WHAT IS BEING ASKED =
Copy every one of the following records word for word, with no changes.

DATA SUPPLIED =
* * *
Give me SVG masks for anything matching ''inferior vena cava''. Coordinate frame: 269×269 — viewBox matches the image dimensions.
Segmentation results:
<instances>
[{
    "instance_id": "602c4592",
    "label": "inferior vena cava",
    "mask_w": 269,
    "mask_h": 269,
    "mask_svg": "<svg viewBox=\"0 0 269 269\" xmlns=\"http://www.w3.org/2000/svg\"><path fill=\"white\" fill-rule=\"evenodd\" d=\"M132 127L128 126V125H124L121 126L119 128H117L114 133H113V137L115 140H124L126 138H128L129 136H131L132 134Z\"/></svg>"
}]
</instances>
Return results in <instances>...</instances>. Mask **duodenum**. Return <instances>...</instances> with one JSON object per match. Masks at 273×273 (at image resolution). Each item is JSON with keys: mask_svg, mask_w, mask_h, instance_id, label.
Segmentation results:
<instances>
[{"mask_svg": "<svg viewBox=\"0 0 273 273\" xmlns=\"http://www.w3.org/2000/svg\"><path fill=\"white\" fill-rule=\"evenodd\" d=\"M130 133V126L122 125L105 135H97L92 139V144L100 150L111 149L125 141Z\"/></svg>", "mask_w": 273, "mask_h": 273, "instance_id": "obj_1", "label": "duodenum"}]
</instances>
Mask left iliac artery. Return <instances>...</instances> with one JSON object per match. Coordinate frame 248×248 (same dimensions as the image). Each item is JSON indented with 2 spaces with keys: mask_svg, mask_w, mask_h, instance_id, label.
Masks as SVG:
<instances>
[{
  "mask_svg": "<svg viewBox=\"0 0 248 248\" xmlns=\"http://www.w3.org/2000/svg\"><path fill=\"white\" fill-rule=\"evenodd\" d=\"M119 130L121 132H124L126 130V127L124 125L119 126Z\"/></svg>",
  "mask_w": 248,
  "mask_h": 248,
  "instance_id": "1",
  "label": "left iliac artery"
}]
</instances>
* * *
RESPONSE =
Give me SVG masks for anything matching ''inferior vena cava''. Coordinate frame: 269×269 — viewBox matches the image dimensions.
Segmentation results:
<instances>
[{
    "instance_id": "602c4592",
    "label": "inferior vena cava",
    "mask_w": 269,
    "mask_h": 269,
    "mask_svg": "<svg viewBox=\"0 0 269 269\" xmlns=\"http://www.w3.org/2000/svg\"><path fill=\"white\" fill-rule=\"evenodd\" d=\"M132 127L128 126V125H124L121 126L119 128H117L114 133H113V137L115 140H124L126 138H128L129 136H131L132 134Z\"/></svg>"
}]
</instances>
Return results in <instances>...</instances>. Mask **duodenum**. Return <instances>...</instances> with one JSON object per match. Masks at 273×273 (at image resolution). Each item is JSON with keys: mask_svg, mask_w, mask_h, instance_id, label.
Segmentation results:
<instances>
[{"mask_svg": "<svg viewBox=\"0 0 273 273\" xmlns=\"http://www.w3.org/2000/svg\"><path fill=\"white\" fill-rule=\"evenodd\" d=\"M130 133V126L122 125L105 135H97L92 139V144L100 150L111 149L125 141Z\"/></svg>", "mask_w": 273, "mask_h": 273, "instance_id": "obj_1", "label": "duodenum"}]
</instances>
Mask left iliac artery. Return <instances>...</instances> with one JSON object per match. Coordinate frame 248×248 (same dimensions as the image). Each item is JSON indented with 2 spaces with keys: mask_svg, mask_w, mask_h, instance_id, label.
Masks as SVG:
<instances>
[{
  "mask_svg": "<svg viewBox=\"0 0 248 248\" xmlns=\"http://www.w3.org/2000/svg\"><path fill=\"white\" fill-rule=\"evenodd\" d=\"M119 130L121 132H124L126 130V127L124 125L119 126Z\"/></svg>",
  "mask_w": 248,
  "mask_h": 248,
  "instance_id": "1",
  "label": "left iliac artery"
}]
</instances>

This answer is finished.